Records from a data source
═══

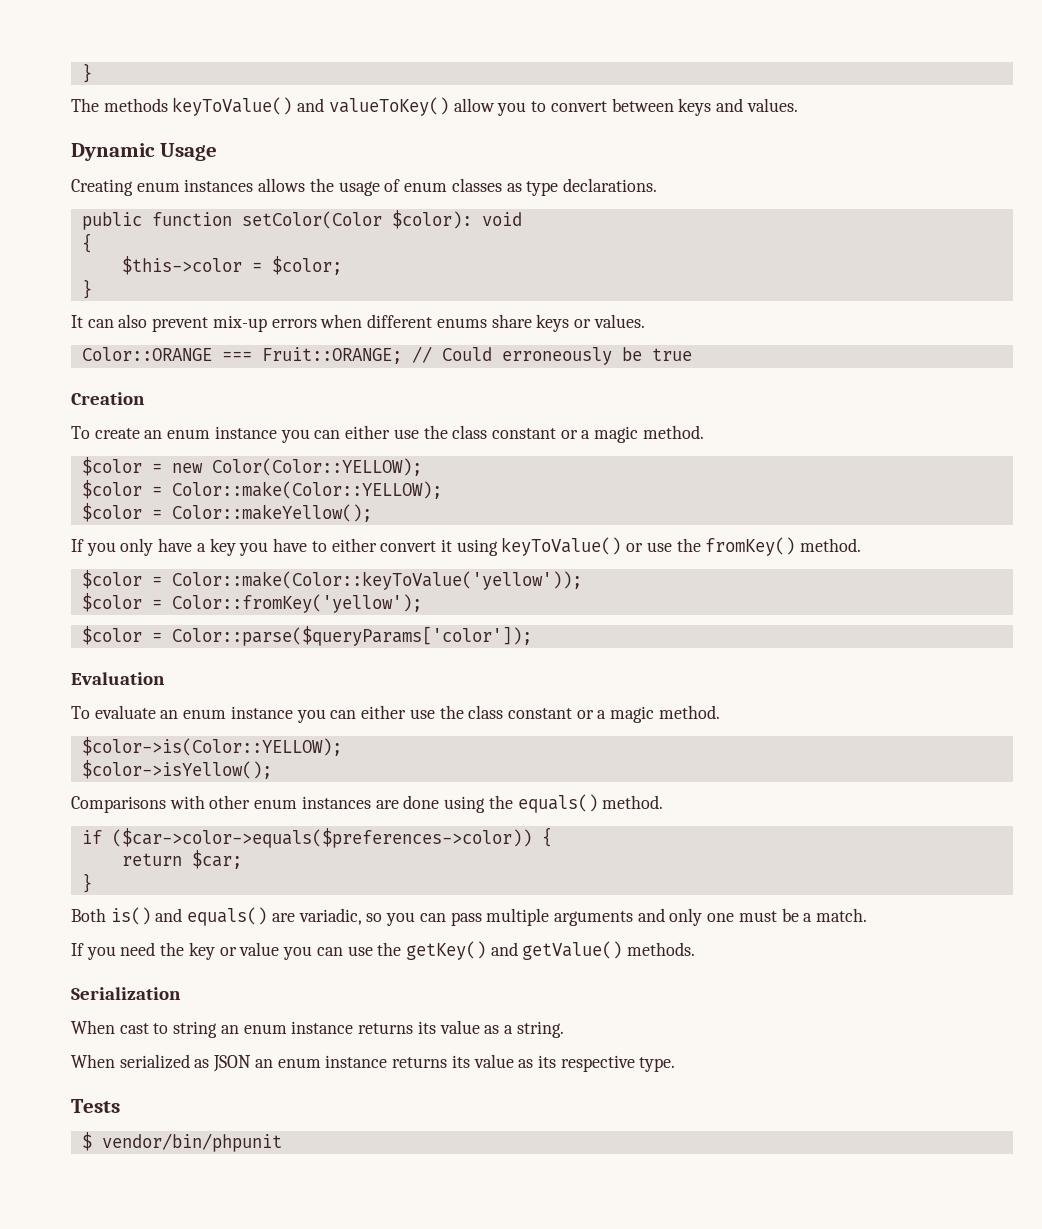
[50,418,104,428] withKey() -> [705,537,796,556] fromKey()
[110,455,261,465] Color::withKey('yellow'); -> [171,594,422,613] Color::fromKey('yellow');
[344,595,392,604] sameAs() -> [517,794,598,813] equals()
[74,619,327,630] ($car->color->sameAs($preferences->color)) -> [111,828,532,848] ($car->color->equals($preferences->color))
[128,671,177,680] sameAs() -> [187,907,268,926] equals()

═══

Each line of the data needs to be output exactly, with any image excluded.

• RESPONSE TO THE EXERCISE:
[50,418,104,428] withKey() -> [705,537,796,556] fromKey()
[110,455,261,465] Color::withKey('yellow'); -> [171,594,422,613] Color::fromKey('yellow');
[344,595,392,604] sameAs() -> [517,794,598,813] equals()
[74,619,327,630] ($car->color->sameAs($preferences->color)) -> [111,828,532,848] ($car->color->equals($preferences->color))
[128,671,177,680] sameAs() -> [187,907,268,926] equals()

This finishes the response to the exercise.